## PROVIDED PASSAGE
# Meguires endurance



## Nally (May 30, 2012)

Hello this is my current tyre shine 
I've got about 1/3 of a bottle left and will be looking at others in the summer
But for now I just want to ask if anyone had tried it in a spray bottle ?
Am using a UFO pad ATM after my megs one has started falling apart


----------



## boyasaka (Jun 13, 2009)

I have used this for a few years and use a micro fibre cloth that i only use on my tyres. I never wash it and keep it in i little plastic zip bag.


----------



## Nally (May 30, 2012)

Thanks started this with revive same method ill try this what you think about the spray bottle ?


----------



## CTR De (Feb 10, 2011)

same here , i always use a tyre sponge with megs endurance but always leave it loaded with product for the next use as it save wasting product , although i would only do this with tyre gels 

i liked sv pneu but didnt seem to last very long 

i have just bought af tyre shine in a spray bottle and will review it on the next car i do :thumb:

ive tried loads , 3m cm ect but yet to find a really long term one but as the cars i do are everyday drivers its to be expected i suppose


----------



## gav1513 (Apr 16, 2009)

CTR De said:


> same here , i always use a tyre sponge with megs endurance but always leave it loaded with product for the next use as it save wasting product , although i would only do this with tyre gels
> 
> i liked sv pneu but didnt seem to last very long
> 
> ...


what about espuma rd50, ive heard thats long lasting, although a little pricey


----------



## Nally (May 30, 2012)

gav1513 said:


> what about espuma rd50, ive heard thats long lasting, although a little pricey


Tbh that's the one I am thinking of or t1


----------



## -Kev- (Oct 30, 2007)

meguiars do a spray version iirc..


----------



## Nally (May 30, 2012)

Just seen they sell endurance as a spray so ill try that may help it spread a bit better


----------



## Nally (May 30, 2012)

-Kev- said:


> meguiars do a spray version iirc..


Sorry did refesh page before posting thanks


----------



## shane_ctr (Dec 17, 2006)

Nally said:


> Just seen they sell endurance as a spray so ill try that may help it spread a bit better


Do not buy this unless its in the clear bottle, I bought the new version as hoped it was just a package change but its not the product is awfull, I've used it once so loads left, if you just want to give me money for postage you can have it.


----------



## Mk3Brick (May 24, 2012)

It's pants and goes everywhere if wind catches it. Not worth the hassle in my opinion ill stick to the gel and apply with an old MF.


----------



## Nally (May 30, 2012)

shane_ctr said:


> Do not buy this unless its in the clear bottle, I bought the new version as hoped it was just a package change but its not the product is awfull, I've used it once so loads left, if you just want to give me money for postage you can have it.


Don't need it love what I currently use just wanted to see if I could spray it on to help spread even


----------

## RECORDED INFORMATION

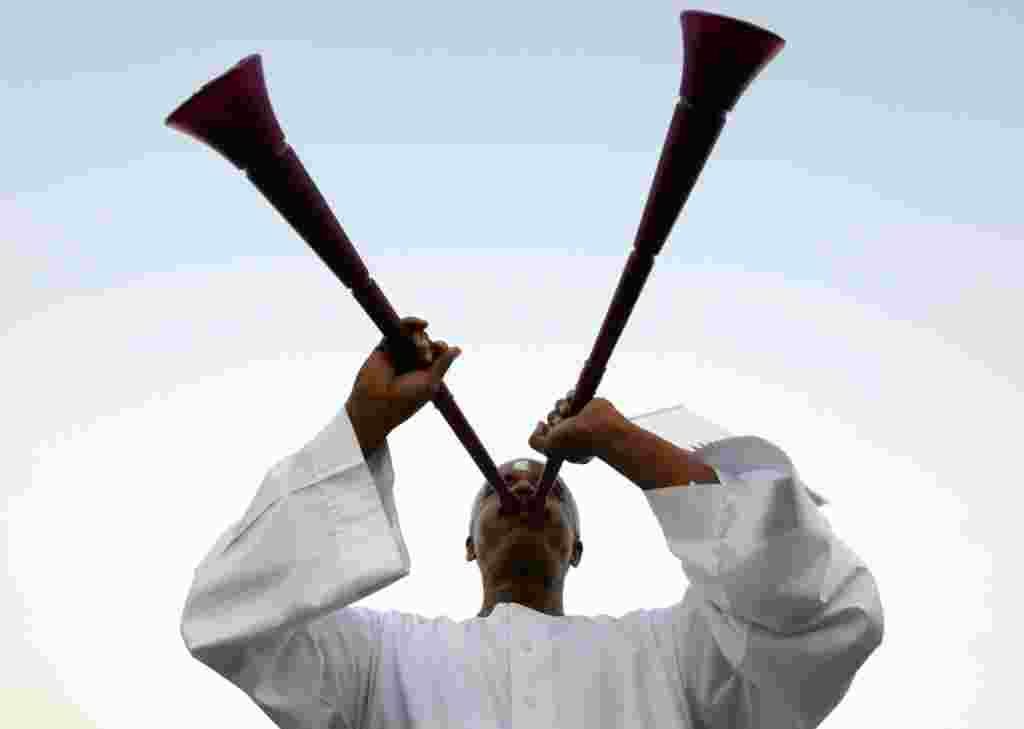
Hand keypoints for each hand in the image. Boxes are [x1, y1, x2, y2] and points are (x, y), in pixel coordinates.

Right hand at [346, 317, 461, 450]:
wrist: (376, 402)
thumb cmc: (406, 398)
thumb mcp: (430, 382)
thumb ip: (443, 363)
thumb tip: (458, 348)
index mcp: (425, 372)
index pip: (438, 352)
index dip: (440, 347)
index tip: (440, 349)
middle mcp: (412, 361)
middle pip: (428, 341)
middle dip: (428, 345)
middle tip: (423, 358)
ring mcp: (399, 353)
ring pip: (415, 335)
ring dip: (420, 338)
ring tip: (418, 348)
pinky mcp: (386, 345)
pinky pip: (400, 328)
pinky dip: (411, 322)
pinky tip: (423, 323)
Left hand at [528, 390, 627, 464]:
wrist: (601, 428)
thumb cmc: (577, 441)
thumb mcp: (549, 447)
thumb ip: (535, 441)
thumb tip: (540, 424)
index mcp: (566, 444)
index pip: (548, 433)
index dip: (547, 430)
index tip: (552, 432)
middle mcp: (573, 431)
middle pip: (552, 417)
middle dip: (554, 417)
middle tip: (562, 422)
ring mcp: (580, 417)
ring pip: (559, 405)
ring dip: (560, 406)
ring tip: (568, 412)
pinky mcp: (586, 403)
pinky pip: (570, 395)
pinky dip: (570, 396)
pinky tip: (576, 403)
...
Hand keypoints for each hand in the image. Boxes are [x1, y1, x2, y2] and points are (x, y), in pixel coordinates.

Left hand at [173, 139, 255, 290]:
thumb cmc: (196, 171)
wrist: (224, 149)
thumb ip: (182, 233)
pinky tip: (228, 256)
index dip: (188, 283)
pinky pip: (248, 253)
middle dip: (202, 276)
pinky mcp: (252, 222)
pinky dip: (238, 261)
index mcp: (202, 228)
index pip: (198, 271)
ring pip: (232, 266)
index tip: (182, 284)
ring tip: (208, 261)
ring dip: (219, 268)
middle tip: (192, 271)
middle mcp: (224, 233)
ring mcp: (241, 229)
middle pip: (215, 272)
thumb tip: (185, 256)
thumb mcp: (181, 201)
==
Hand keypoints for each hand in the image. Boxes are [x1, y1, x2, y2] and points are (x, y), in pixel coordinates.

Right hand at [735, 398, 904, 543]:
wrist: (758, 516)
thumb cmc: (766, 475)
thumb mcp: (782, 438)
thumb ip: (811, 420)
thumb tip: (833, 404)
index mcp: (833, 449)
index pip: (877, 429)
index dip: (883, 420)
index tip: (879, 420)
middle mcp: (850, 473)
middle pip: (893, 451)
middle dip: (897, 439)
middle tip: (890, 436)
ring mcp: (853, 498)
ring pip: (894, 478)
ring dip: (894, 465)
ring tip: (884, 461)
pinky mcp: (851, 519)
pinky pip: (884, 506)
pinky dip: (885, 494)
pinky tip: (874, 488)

## PROBLEM TO WORK ON
In the forum thread about Endurance tire shine, how does boyasaka store the cloth used to apply the product?

## ANSWER
The cloth is never washed and is kept in a small plastic zip bag.